◆ **Work instructions**
All records are to be reproduced verbatim, with images omitted.

BEGIN

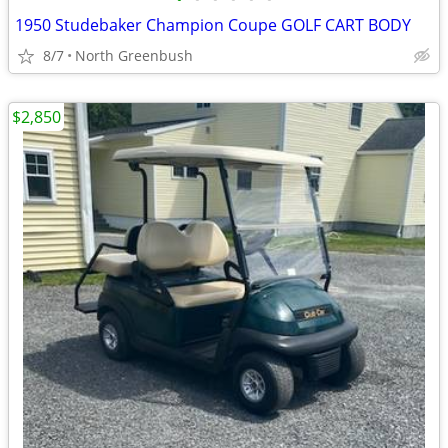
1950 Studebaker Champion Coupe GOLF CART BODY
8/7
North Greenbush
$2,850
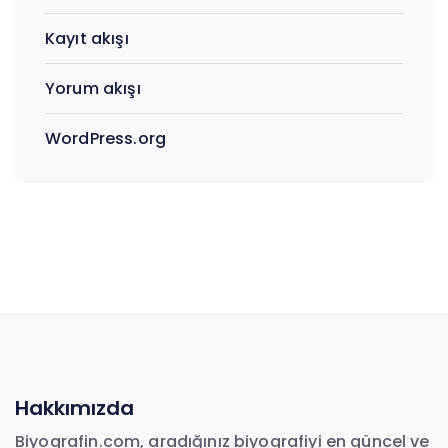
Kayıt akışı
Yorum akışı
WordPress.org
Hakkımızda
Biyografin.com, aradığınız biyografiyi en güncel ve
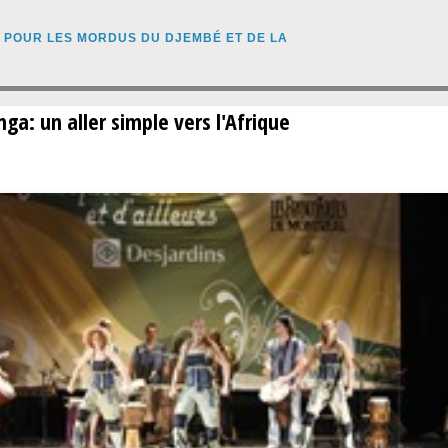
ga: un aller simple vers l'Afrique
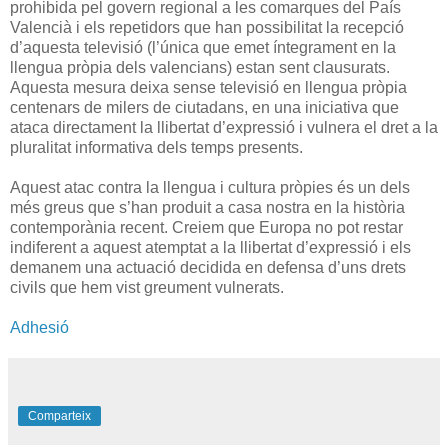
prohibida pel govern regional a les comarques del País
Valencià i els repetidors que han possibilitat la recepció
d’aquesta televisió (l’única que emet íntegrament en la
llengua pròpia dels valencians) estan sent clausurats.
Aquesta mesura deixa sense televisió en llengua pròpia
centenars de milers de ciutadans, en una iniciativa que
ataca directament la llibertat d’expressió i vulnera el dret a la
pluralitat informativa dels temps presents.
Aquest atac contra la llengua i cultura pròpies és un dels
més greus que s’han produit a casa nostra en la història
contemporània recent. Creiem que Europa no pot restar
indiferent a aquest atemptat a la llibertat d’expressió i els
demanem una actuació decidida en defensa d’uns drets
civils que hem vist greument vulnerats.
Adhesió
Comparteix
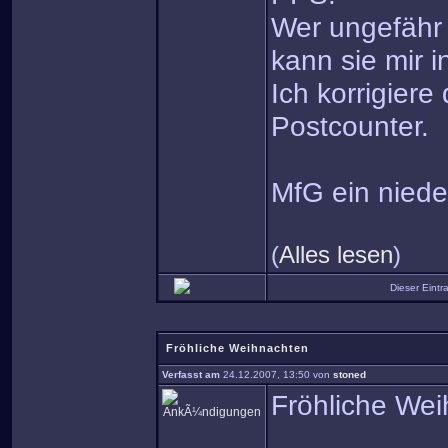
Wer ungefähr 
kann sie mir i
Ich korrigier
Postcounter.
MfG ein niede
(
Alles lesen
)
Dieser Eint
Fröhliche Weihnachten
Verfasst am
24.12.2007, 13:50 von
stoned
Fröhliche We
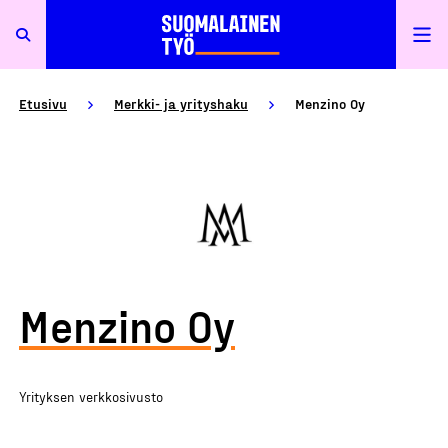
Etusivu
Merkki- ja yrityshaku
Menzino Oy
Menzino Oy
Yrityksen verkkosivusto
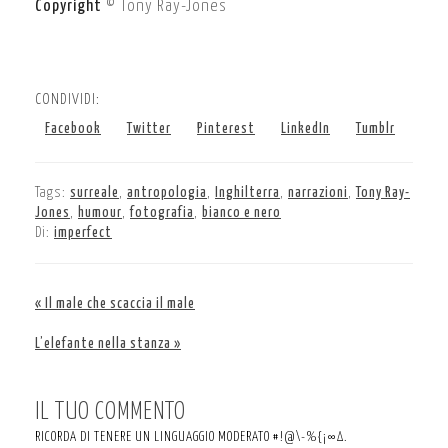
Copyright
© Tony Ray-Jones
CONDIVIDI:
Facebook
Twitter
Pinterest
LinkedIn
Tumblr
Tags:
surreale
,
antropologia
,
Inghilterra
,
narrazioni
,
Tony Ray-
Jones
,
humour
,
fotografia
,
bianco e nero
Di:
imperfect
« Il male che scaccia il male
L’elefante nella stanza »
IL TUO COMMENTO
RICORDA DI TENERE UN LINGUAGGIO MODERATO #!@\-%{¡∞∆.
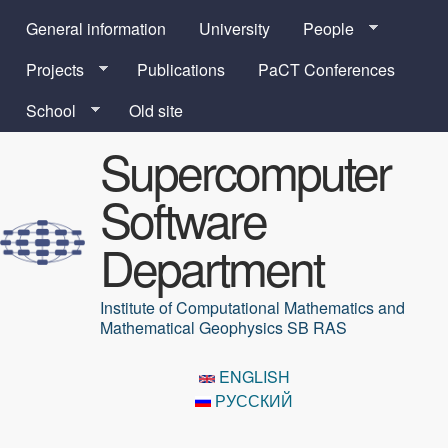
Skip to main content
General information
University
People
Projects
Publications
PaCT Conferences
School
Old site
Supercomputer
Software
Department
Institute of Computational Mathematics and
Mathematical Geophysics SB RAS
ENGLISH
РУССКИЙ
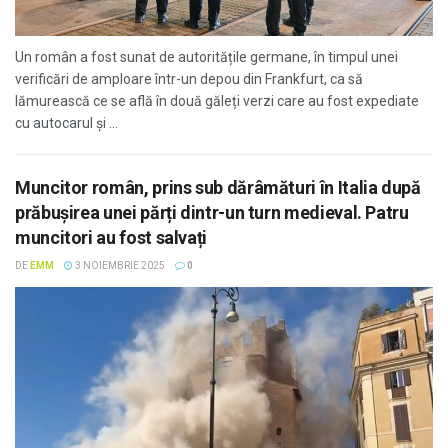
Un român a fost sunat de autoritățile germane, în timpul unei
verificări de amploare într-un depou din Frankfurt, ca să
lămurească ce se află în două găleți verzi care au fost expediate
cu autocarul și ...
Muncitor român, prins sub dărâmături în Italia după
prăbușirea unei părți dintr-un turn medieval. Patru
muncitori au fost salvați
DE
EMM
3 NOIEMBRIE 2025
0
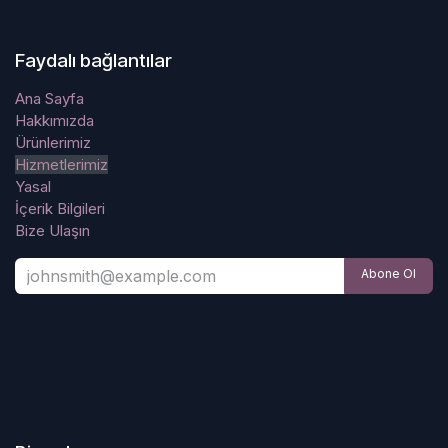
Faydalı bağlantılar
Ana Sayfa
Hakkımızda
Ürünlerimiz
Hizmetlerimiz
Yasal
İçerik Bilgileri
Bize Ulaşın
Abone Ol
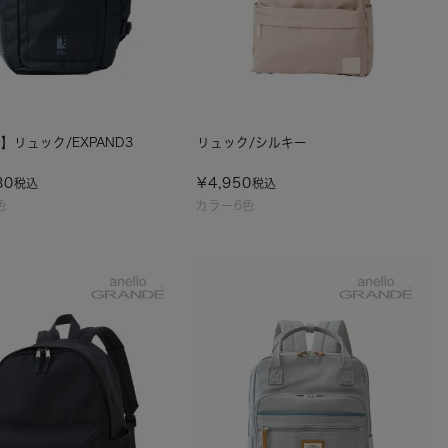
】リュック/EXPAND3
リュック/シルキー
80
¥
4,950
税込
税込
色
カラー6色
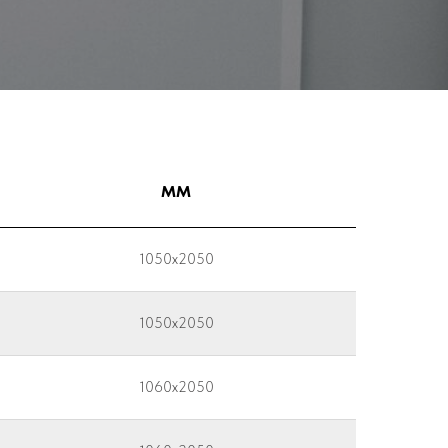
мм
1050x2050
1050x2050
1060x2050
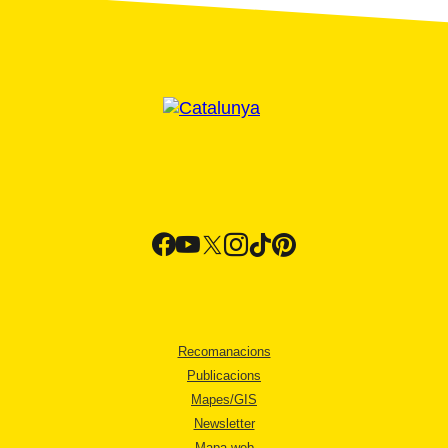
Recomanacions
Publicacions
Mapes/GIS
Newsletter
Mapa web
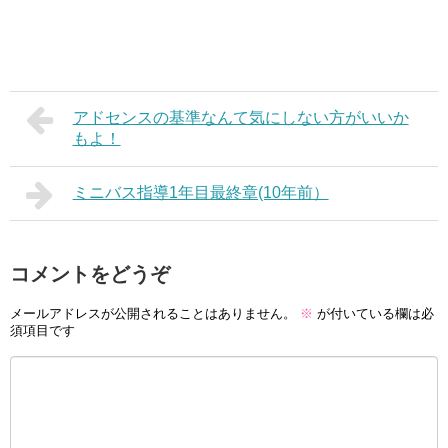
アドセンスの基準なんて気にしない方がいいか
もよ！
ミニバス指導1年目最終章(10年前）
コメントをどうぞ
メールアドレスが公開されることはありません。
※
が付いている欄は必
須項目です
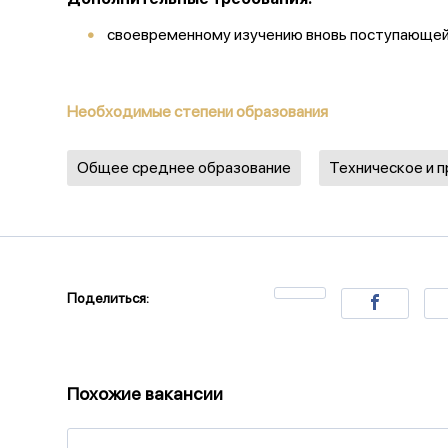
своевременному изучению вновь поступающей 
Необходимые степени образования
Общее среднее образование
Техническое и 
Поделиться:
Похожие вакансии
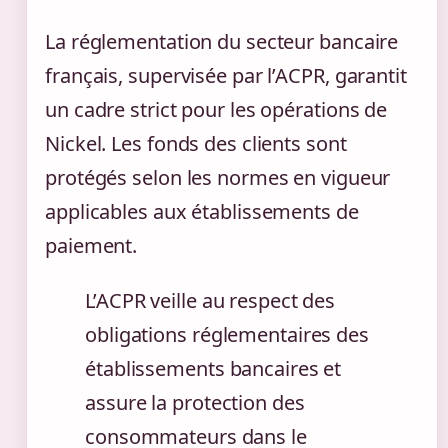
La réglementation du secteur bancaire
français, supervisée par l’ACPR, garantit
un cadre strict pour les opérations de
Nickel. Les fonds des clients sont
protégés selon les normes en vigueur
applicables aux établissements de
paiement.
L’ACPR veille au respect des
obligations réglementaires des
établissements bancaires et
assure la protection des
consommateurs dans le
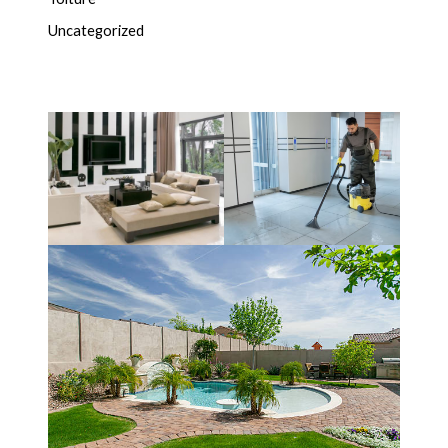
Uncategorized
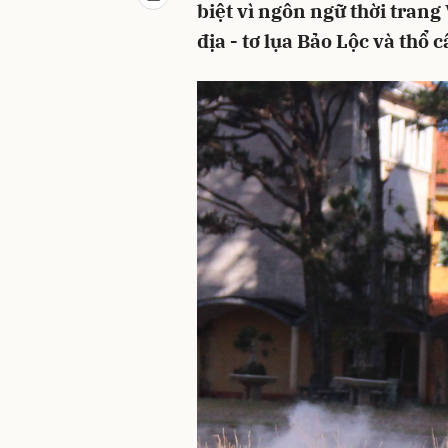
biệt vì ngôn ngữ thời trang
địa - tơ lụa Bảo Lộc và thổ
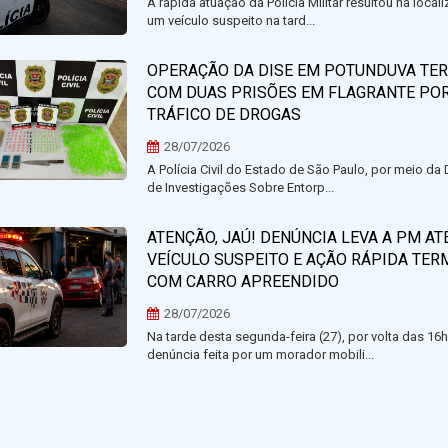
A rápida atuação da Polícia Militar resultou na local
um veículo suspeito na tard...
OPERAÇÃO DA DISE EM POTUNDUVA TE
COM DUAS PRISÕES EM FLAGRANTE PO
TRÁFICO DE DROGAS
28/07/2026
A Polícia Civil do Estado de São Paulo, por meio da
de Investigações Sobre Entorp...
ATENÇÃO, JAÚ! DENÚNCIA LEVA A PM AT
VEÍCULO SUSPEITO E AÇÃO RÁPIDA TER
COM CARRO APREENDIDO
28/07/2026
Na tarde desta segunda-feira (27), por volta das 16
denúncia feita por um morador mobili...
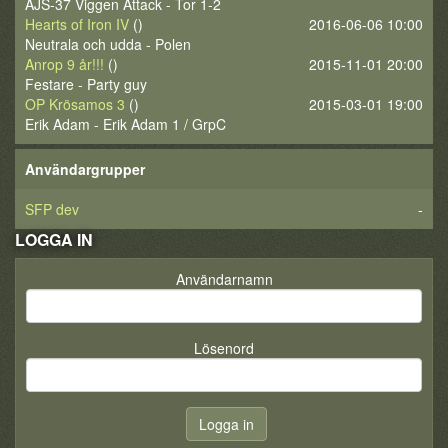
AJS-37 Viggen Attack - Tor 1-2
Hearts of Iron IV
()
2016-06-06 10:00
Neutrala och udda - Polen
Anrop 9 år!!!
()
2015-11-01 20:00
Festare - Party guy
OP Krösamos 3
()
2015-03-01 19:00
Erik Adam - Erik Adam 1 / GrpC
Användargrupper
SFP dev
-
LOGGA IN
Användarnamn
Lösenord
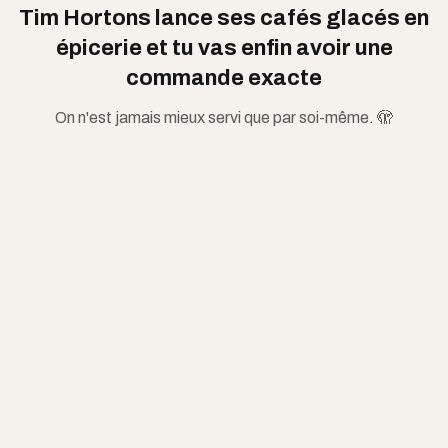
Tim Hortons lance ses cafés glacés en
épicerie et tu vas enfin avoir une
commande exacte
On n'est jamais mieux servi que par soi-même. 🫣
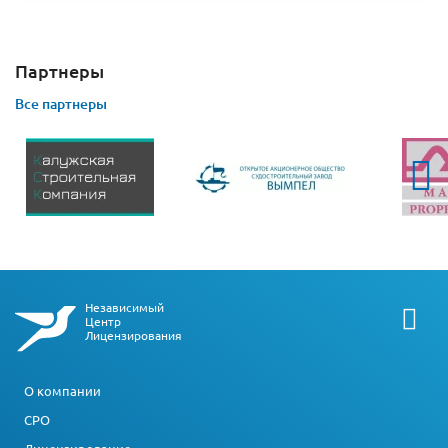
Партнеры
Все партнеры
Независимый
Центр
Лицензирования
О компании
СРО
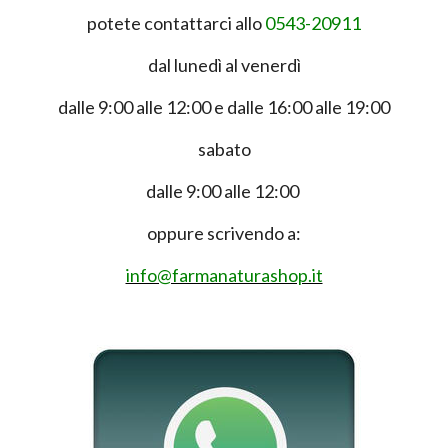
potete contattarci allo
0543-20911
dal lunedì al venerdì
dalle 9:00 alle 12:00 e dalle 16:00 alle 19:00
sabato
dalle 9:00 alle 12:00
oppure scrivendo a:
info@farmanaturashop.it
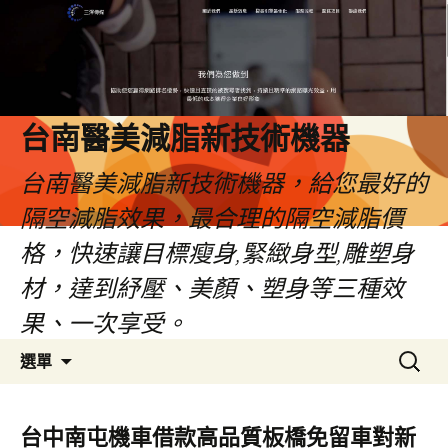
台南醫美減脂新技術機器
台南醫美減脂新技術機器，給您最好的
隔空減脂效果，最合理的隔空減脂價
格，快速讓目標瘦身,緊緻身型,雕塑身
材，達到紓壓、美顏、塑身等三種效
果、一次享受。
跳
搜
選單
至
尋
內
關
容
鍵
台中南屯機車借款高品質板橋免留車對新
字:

END

◆ **Response to this task**
1950 Studebaker Champion Coupe GOLF CART BODY
8/7
North Greenbush
$2,850
Kayıt akışı
Yorum akışı
WordPress.org
Hakkımızda
Biyografin.com, aradığınız biyografiyi en güncel ve
ga: un aller simple vers l'Afrique
prohibida pel govern regional a les comarques del País
Valencià i els repetidors que han possibilitat la recepció
d’aquesta televisió (l’única que emet íntegrament en la
llengua pròpia dels valencians) estan sent clausurats.
Aquesta mesura deixa sense televisió en llengua pròpia
centenars de milers de ciutadans, en una iniciativa que
ataca directament la llibertat d’expressió i vulnera el dret a la
pluralitat informativa dels temps presents.
Aquest atac contra la llengua i cultura pròpies és un dels
més greus que s’han produit a casa nostra en la història
contemporània recent. Creiem que Europa no pot restar
indiferent a aquest atemptat a la llibertat d’expressió i els
demanem una actuació decidida en defensa d’uns drets
civils que hem vist greument vulnerats.
Adhesió
Comparteix
Wer ungefähr 
kann sie mir i
Ich korrigier
Postcounter.
MfG ein niede
(
Alles lesen
)
Dieser Eint
Fröhliche Weihnachten
Verfasst am
24.12.2007, 13:50 von
stoned
Fröhliche We
Etusivu
Merkki- ja yrityshaku
Menzino Oy
Menzino Oy
Yrityksen verkkosivusto
Copyright
© Tony Ray-Jones
CONDIVIDI:
Facebook
Twitter
Pinterest
LinkedIn
Tumblr
Tags:
surreale
,
antropologia
,
Inghilterra
,
narrazioni
,
Tony Ray-
Jones
,
humour
,
fotografia
,
bianco e nero
Di:
imperfect
« Il male che scaccia il male
L’elefante nella stanza »
IL TUO COMMENTO
RICORDA DI TENERE UN LINGUAGGIO MODERATO #!@\-%{¡∞∆.
Skip to main content
General information
University
People
Projects
Publications
PaCT Conferences
School
Old site
Supercomputer
Software
Department
Institute of Computational Mathematics and
Mathematical Geophysics SB RAS
ENGLISH
РУССКИЙ
Un român a fost sunat de autoritățile germane, în timpul unei
verificări de amploare într-un depou din Frankfurt, ca să
lămurească ce se află în două găleți verzi care au fost expediate
cu autocarul și ...
Muncitor român, prins sub dărâmături în Italia după
prăbușirea unei părți dintr-un turn medieval. Patru
muncitori au fost salvați
DE
EMM
3 NOIEMBRIE 2025
0
Faydalı bağlantılar
Ana Sayfa
Hakkımızda
Ürünlerimiz
Hizmetlerimiz
Yasal
İçerik Bilgileri
Bize Ulaşın
Abone Ol
】リュック/EXPAND3
リュック/シルキー
80
¥
4,950
税込
税込
色
カラー6色
мм
1050x2050
1050x2050
1060x2050
Recomanacions
Publicacions
Mapes/GIS
Newsletter
Mapa web
アドセンスの基準なんて気にしない方がいいか
もよ！
ミニバス指導1年目最終章(10年前）
コメントをどうぞ
メールアドレスが公開されることはありません。
※
が付いている欄は必
須項目です
своевременному изучению вновь поступающей 
Необходимые степени образования
Общее среднее образование
Техническое и 
Поделиться:
Похожие вакансии
La réglementation du secteur bancaire
français, supervisée par l’ACPR, garantit
un cadre strict pour les opérations de
Nickel. Les fonds des clients sont
protégés selon les normes en vigueur
applicables aux établissements de
paiement.
L’ACPR veille au respect des
obligations réglementaires des
établissements bancaires et
assure la protection des
consommateurs dans le
Uncategorized
biệt vì ngôn ngữ thời trang
địa - tơ lụa Bảo Lộc và thổ
A rápida atuação da Polícia Militar resultou na local
um veículo suspeito na tard...
OPERAÇÃO DA DISE EM POTUNDUVA TE
COM DUAS PRISÕES EM FLAGRANTE PO
TRÁFICO DE DROGAS
28/07/2026
A Polícia Civil do Estado de São Paulo, por meio da
de Investigações Sobre Entorp...
ATENÇÃO, JAÚ! DENÚNCIA LEVA A PM AT
VEÍCULO SUSPEITO E AÇÃO RÁPIDA TER
COM CARRO APREENDIDO
28/07/2026
Na tarde desta segunda-feira (27), por volta das 16
denúncia feita por um morador mobili...
AJS-37 Viggen Attack - Tor 1-2
Hearts of Iron IV
()
2016-06-06 10:00
Neutrala och udda - Polen
Anrop 9 år!!!
()
2015-11-01 20:00
Festare - Party guy
OP Krösamos 3
()
2015-03-01 19:00
Erik Adam - Erik Adam 1 / GrpC
Användargrupper
SFP dev
-
LOGGA IN
Användarnamn
Lösenord
Tim Hortons lance ses cafés glacés en
épicerie et tu vas enfin avoir une
commande exacte
On n'est jamais mieux servi que par soi-même. 🫣
Партнеры
Все партнеры
Независимый
Центр
Лицензирования
О компании
СРО
potete contattarci allo
0543-20911
dal lunedì al venerdì
dalle 9:00 alle 12:00 e dalle 16:00 alle 19:00
sabato
dalle 9:00 alle 12:00
oppure scrivendo a:
info@farmanaturashop.it
台南醫美減脂新技術機器
台南醫美減脂新技術機器，給您最好的
隔空減脂效果，最合理的隔空減脂價
格，快速讓目標瘦身,緊緻身型,雕塑身
材，達到紓壓、美顏、塑身等三種效
果、一次享受。
跳
搜
選單
至
尋
內
關
容
鍵
台中南屯機車借款高品質板橋免留車對新
字:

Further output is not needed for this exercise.